[Directions for this task] Transcribe each record exactly; skip any picture.
□ □ □ □ □ □ □
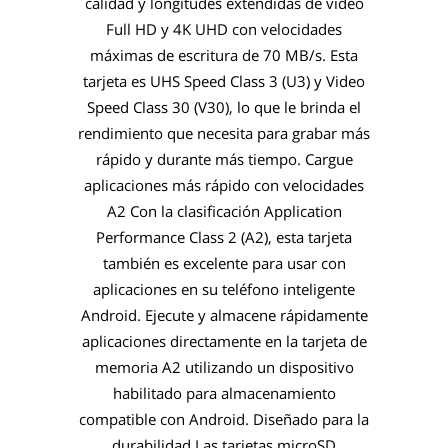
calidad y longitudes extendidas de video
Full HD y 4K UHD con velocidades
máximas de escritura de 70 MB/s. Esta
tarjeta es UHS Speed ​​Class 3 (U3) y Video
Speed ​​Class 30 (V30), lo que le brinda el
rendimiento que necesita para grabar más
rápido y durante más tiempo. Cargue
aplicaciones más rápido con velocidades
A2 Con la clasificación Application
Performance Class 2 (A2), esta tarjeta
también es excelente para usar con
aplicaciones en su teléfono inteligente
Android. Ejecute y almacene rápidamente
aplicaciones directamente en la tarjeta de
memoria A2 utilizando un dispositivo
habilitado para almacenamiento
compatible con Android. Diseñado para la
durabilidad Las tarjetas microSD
□ □ □ □ □ □ □
[Task answer]
calidad y longitudes extendidas de video
Full HD y 4K UHD con velocidades
máximas de escritura de 70 MB/s. Esta
tarjeta es UHS Speed ​​Class 3 (U3) y Video
Speed ​​Class 30 (V30), lo que le brinda el
rendimiento que necesita para grabar más
rápido y durante más tiempo. Cargue
aplicaciones más rápido con velocidades
A2 Con la clasificación Application
Performance Class 2 (A2), esta tarjeta
también es excelente para usar con
aplicaciones en su teléfono inteligente
Android. Ejecute y almacene rápidamente
aplicaciones directamente en la tarjeta de
memoria A2 utilizando un dispositivo
habilitado para almacenamiento
compatible con Android. Diseñado para la
durabilidad Las tarjetas microSD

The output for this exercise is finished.